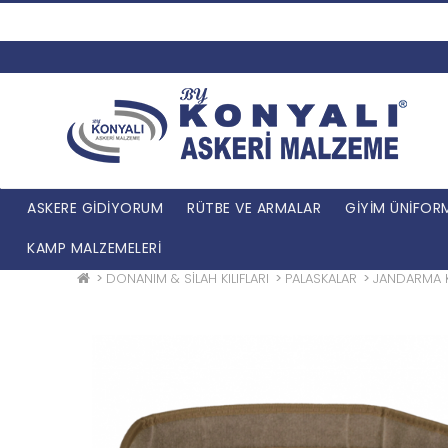
ASKERE GİDİYORUM
RÜTBE VE ARMALAR
GİYİM ÜNİFOR
KAMP MALZEMELERİ
DONANIM & SİLAH KILIFLARI
PALASKALAR
JANDARMA K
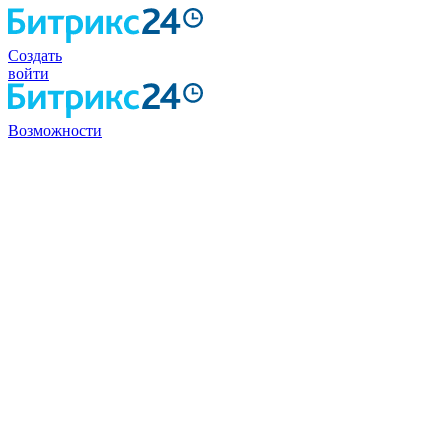
Создать
войти
Возможности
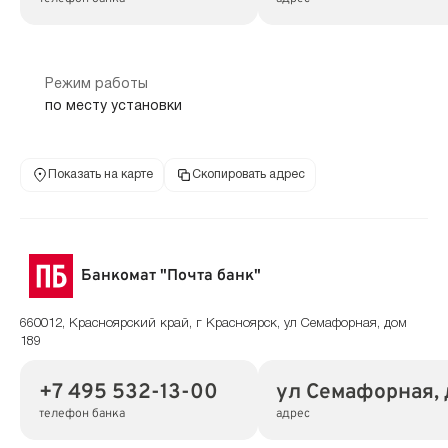
Режим работы
по месту установки
Показать на карте
Скопировать адрес
Банкомат "Почта банк"
660012, Красноярский край, г Красноярск, ул Семафорная, дом
189
+7 495 532-13-00
ул Семафорная, 
телефон банка
адрес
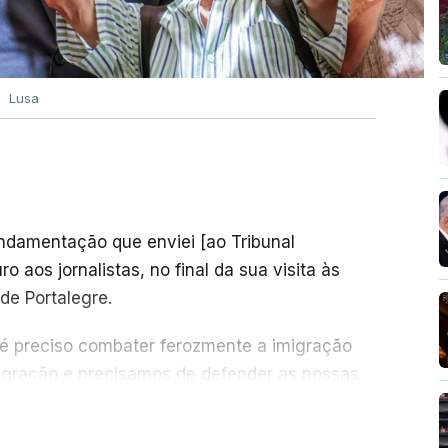
Lusa
undamentação que enviei [ao Tribunal
o aos jornalistas, no final da sua visita às
de Portalegre.
 é preciso combater ferozmente a imigração
migração e precisamos de defender as nossas
com tratarmos com dignidade as pessoas,
ER MAIS
crescentou.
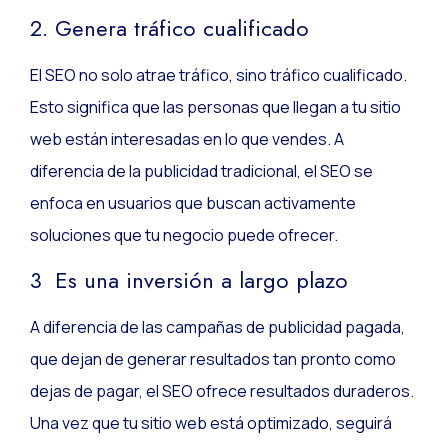
2. Genera tráfico cualificado
El SEO no solo atrae tráfico, sino tráfico cualificado.
Esto significa que las personas que llegan a tu sitio
web están interesadas en lo que vendes. A
diferencia de la publicidad tradicional, el SEO se
enfoca en usuarios que buscan activamente
soluciones que tu negocio puede ofrecer.
3
.
Es una inversión a largo plazo
A diferencia de las campañas de publicidad pagada,
que dejan de generar resultados tan pronto como
dejas de pagar, el SEO ofrece resultados duraderos.
Una vez que tu sitio web está optimizado, seguirá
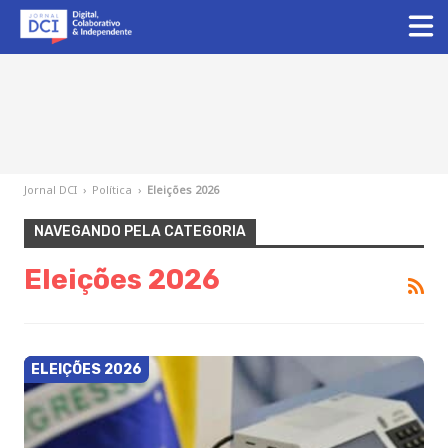
Jornal DCI
›
Política
›
Eleições 2026
NAVEGANDO PELA CATEGORIA
Eleições 2026
ELEIÇÕES 2026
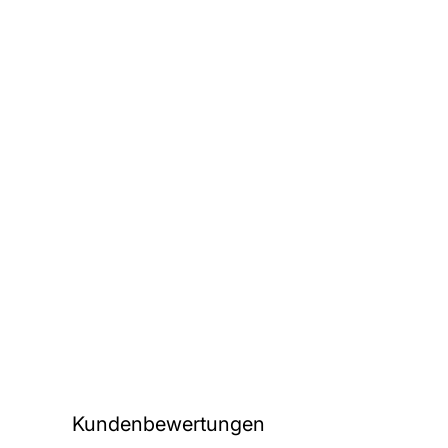
Kundenbewertungen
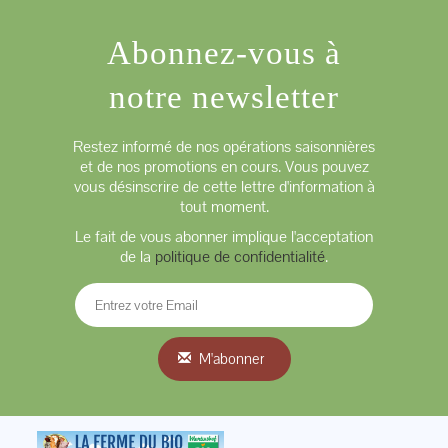
Abonnez-vous à
notre newsletter
Restez informé de nos opérations saisonnières
et de nos promotions en cours. Vous pouvez
vous désinscrire de cette lettre d'information à
tout moment.
Le fait de vous abonner implique l'acceptation
de la
politique de confidentialité
.
M'abonner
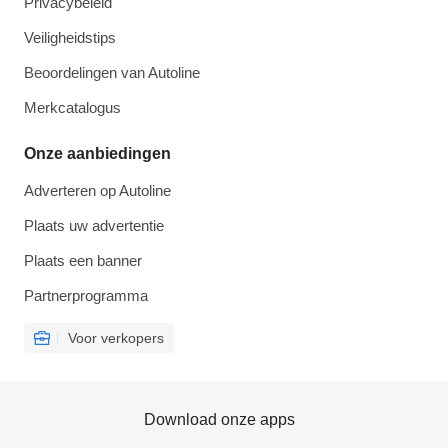
Privacybeleid
Veiligheidstips
Beoordelingen van Autoline
Merkcatalogus
Onze aanbiedingen
Adverteren op Autoline
Plaats uw advertentie
Plaats een banner
Partnerprogramma
Voor verkopers
Download onze apps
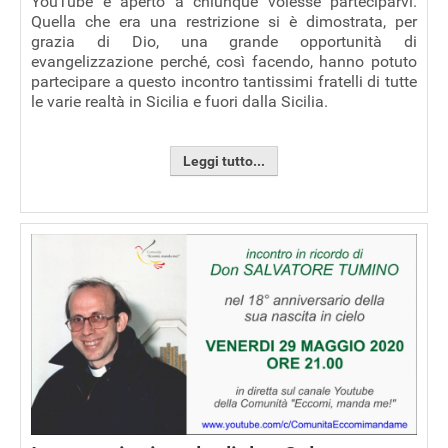
YouTube e aperto a chiunque volesse parteciparvi.
Quella che era una restrizione si è dimostrata, per
grazia di Dio, una grande opportunità di
evangelizzazione perché, così facendo, hanno potuto
partecipare a questo incontro tantissimi fratelli di tutte
le varie realtà in Sicilia e fuori dalla Sicilia.
Leggi tutto...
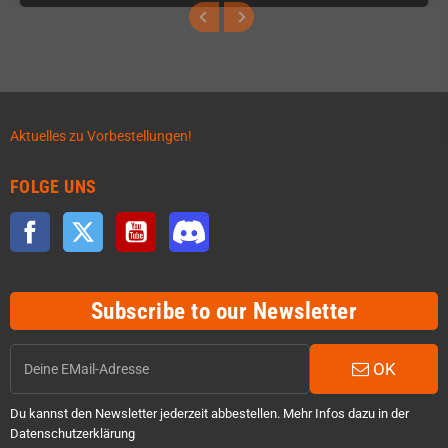
Aktuelles zu Vorbestellungen!
FOLGE UNS
Facebook
Twitter
YouTube
Discord
Subscribe to our Newsletter
OK
Du kannst den Newsletter jederzeit abbestellen. Mehr Infos dazu in der
Datenschutzerklärung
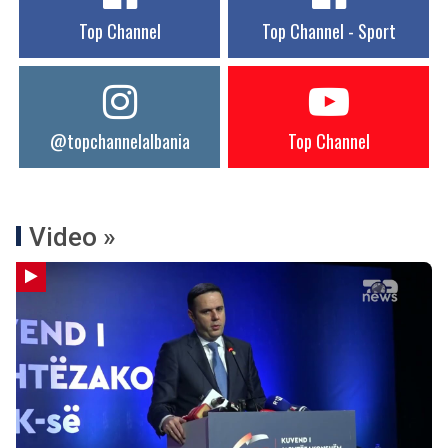
Top Channel
Top Channel - Sport
@topchannelalbania
Top Channel
Video »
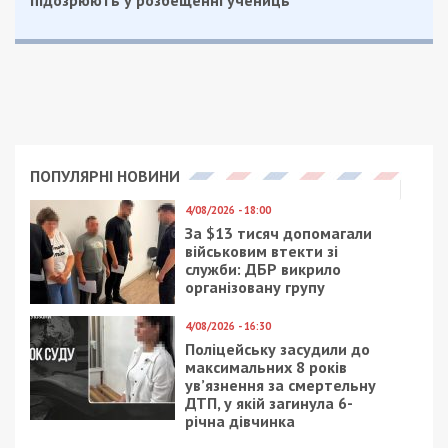
ПОПУЛЯРНІ НОВИНИ
4/08/2026 - 18:00
За $13 тисяч допомагали
військовим втекти зі
служби: ДБР викрило
організовану групу
4/08/2026 - 16:30
Поліцейську засудили до
максимальних 8 років
ув’язнення за смертельну
ДТП, у якій загинула 6-
річна дівчинка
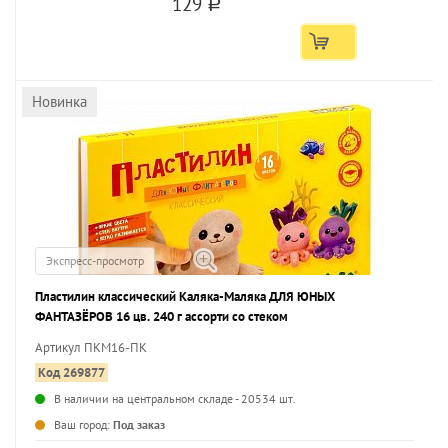
129
a
Новинка
Экспресс-просмотр
Пластилин классический Каляка-Маляка ДЛЯ ЮНЫХ
ФАНТАЗЁРОВ 16 цв. 240 г ассорти со стеком
Артикул ПКМ16-ПК
Код 269877
В наличии на центральном складе - 20534 шт.
...
Ваш город:
Под заказ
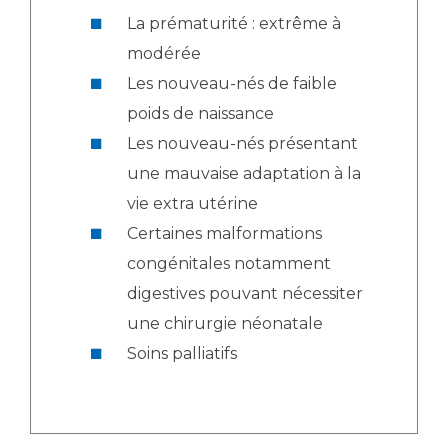
La prématurité : extrême à
modérée
Les nouveau-nés de faible
poids de naissance
Les nouveau-nés présentant
une mauvaise adaptation à la
vie extra utérine
Certaines malformations
congénitales notamment
digestives pouvant nécessiter
une chirurgie néonatale
Soins palliatifs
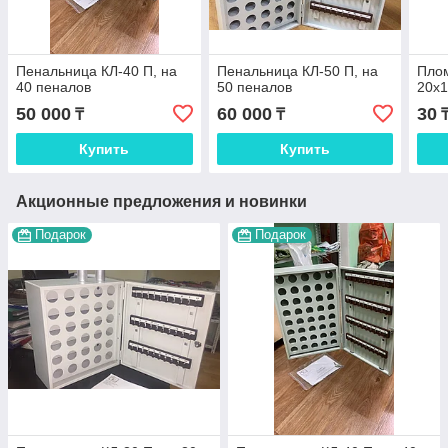
Пенальница КЛ-40 П, на
Пенальница КЛ-50 П, на
Пло
40 пеналов
50 пеналов
20х1
50 000
60 000
30
₸
₸
Купить
Купить
Акционные предложения и новинки
Подарок
Подарок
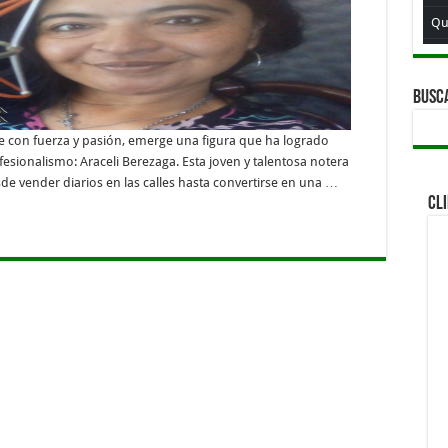
Qu
Qu
Qui
BUSC
Qu
te con fuerza y pasión, emerge una figura que ha logrado
Qui
fesionalismo: Araceli Berezaga. Esta joven y talentosa notera
e vender diarios en las calles hasta convertirse en una …
Qu
CL
Qui
Qu
Qui
Qu
Qu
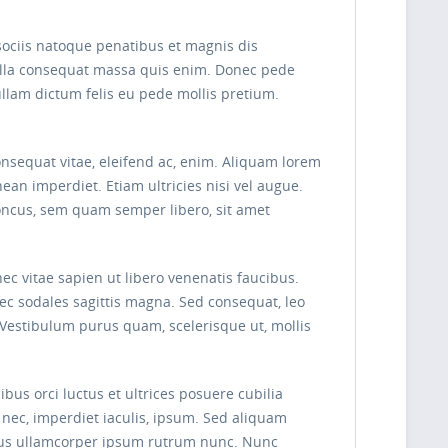
sociis natoque penatibus et magnis dis
Nulla consequat massa quis enim. Donec pede
 Nullam dictum felis eu pede mollis pretium.
onsequat vitae, eleifend ac, enim. Aliquam lorem
nean imperdiet. Etiam ultricies nisi vel augue.
oncus, sem quam semper libero, sit amet
ec vitae sapien ut libero venenatis faucibus.
nec sodales sagittis magna. Sed consequat, leo
 Vestibulum purus quam, scelerisque ut, mollis
bus orci luctus et ultrices posuere cubilia
t nec, imperdiet iaculis, ipsum. Sed aliquam
ellus ullamcorper ipsum rutrum nunc. Nunc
□ □ □ □
=== Problem to work on ===
The response is to contain exactly the lines from the beginning of the data through the line containing "diferencia de la publicidad", both ends included, and nothing else; omit the pictures.

=== Response box ===
ASKERE GİDİYORUM
RÜTBE VE ARMALAR
GİYİM ÜNİFOR
KAMP MALZEMELERİ
DONANIM & SİLAH KILIFLARI
PALASKALAR
JANDARMA K
Создать
войти
Возможности
Режим работы
по месту установки
Показать на карте
Скопировать адрес
Банкомат "Почта банк"
660012, Красноярский край, г Красноярск, ул Семафорная, дом
189
+7 495 532-13-00
ул Семафорная, 
телефон банка
адрес
Lusa
undamentação que enviei [ao Tribunal
o aos jornalistas, no final da sua visita às
de Portalegre.
 é preciso combater ferozmente a imigração
migração e precisamos de defender as nossas
com tratarmos com dignidade as pessoas,
ER MAIS
crescentou.
2. Genera tráfico cualificado
El SEO no solo atrae tráfico, sino tráfico cualificado.
Esto significa que las personas que llegan a tu sitio
web están interesadas en lo que vendes. A
diferencia de la publicidad tradicional, el SEO se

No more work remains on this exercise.